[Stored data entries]
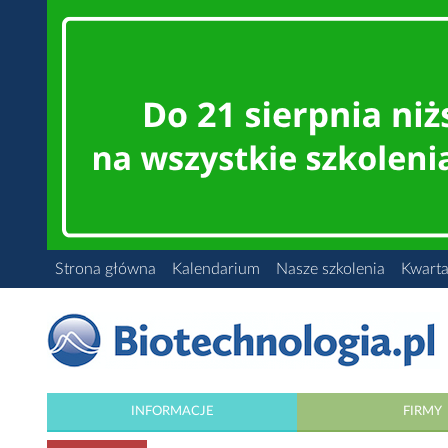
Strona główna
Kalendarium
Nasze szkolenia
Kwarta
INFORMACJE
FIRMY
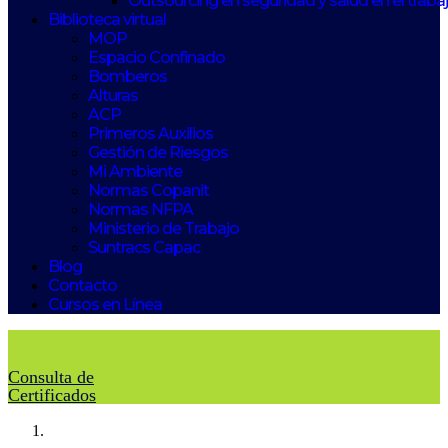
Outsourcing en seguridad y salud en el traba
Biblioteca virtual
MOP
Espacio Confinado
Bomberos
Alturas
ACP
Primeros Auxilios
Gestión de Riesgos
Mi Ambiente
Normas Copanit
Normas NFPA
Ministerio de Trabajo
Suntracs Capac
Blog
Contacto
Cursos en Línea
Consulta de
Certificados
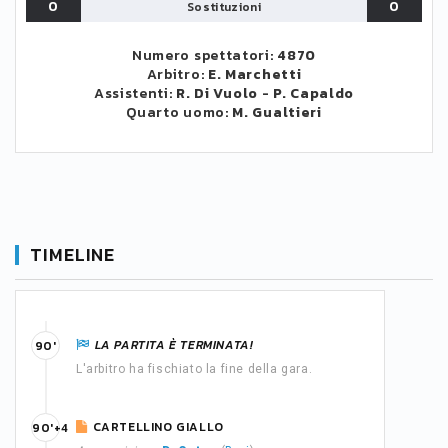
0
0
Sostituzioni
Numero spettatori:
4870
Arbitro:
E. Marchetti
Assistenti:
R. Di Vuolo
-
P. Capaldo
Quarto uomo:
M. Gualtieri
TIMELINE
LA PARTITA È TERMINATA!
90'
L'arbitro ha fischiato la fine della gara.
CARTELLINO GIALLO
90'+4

What the exercise asks: Treat the line with "Kalendarium" as the start and the line with "Cursos en Línea" as the end, and return exactly that span of the data above, both ends included, without pictures.

Exercise answer:
Kalendarium
Nasze szkolenia
Kwarta
INFORMACJE
FIRMY
Outsourcing en seguridad y salud en el traba
Biblioteca virtual
MOP
Espacio Confinado
Bomberos
Alturas
ACP
Primeros Auxilios
Gestión de Riesgos
Mi Ambiente
Normas Copanit
Normas NFPA
Ministerio de Trabajo
Suntracs Capac
Blog
Contacto
Cursos en Línea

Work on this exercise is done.